Rewrite the lines that follow, substituting "client database" for every occurrence of "customer database" and leaving all other text unchanged.

Saved entries:
▼▼▼

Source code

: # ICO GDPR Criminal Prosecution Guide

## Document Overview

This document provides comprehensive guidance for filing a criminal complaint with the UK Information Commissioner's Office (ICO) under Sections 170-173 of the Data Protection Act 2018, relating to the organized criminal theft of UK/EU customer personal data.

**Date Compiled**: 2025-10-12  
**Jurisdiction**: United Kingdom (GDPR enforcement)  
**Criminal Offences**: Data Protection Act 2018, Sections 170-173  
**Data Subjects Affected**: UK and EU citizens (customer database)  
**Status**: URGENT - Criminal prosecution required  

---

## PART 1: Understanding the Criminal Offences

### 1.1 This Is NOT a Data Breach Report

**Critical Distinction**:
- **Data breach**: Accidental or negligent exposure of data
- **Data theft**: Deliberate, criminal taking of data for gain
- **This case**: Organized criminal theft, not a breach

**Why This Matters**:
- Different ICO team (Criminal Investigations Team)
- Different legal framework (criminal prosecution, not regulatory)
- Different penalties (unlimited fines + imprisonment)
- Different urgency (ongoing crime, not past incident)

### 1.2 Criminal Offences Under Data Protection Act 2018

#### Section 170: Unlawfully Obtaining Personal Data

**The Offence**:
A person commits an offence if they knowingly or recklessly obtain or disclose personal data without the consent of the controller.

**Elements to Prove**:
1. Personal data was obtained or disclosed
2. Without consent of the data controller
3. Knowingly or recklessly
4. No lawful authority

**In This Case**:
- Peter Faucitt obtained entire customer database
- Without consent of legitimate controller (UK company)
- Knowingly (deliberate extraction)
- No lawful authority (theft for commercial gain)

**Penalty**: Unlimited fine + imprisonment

▲▲▲

Written reply —
Source code

: # ICO GDPR Criminal Prosecution Guide

## Document Overview

This document provides comprehensive guidance for filing a criminal complaint with the UK Information Commissioner's Office (ICO) under Sections 170-173 of the Data Protection Act 2018, relating to the organized criminal theft of UK/EU customer personal data.

**Date Compiled**: 2025-10-12  
**Jurisdiction**: United Kingdom (GDPR enforcement)  
**Criminal Offences**: Data Protection Act 2018, Sections 170-173  
**Data Subjects Affected**: UK and EU citizens (client database)  
**Status**: URGENT - Criminal prosecution required  

---

## PART 1: Understanding the Criminal Offences

### 1.1 This Is NOT a Data Breach Report

**Critical Distinction**:
- **Data breach**: Accidental or negligent exposure of data
- **Data theft**: Deliberate, criminal taking of data for gain
- **This case**: Organized criminal theft, not a breach

**Why This Matters**:
- Different ICO team (Criminal Investigations Team)
- Different legal framework (criminal prosecution, not regulatory)
- Different penalties (unlimited fines + imprisonment)
- Different urgency (ongoing crime, not past incident)

### 1.2 Criminal Offences Under Data Protection Act 2018

#### Section 170: Unlawfully Obtaining Personal Data

**The Offence**:
A person commits an offence if they knowingly or recklessly obtain or disclose personal data without the consent of the controller.

**Elements to Prove**:
1. Personal data was obtained or disclosed
2. Without consent of the data controller
3. Knowingly or recklessly
4. No lawful authority

**In This Case**:
- Peter Faucitt obtained entire client database
- Without consent of legitimate controller (UK company)
- Knowingly (deliberate extraction)
- No lawful authority (theft for commercial gain)

**Penalty**: Unlimited fine + imprisonment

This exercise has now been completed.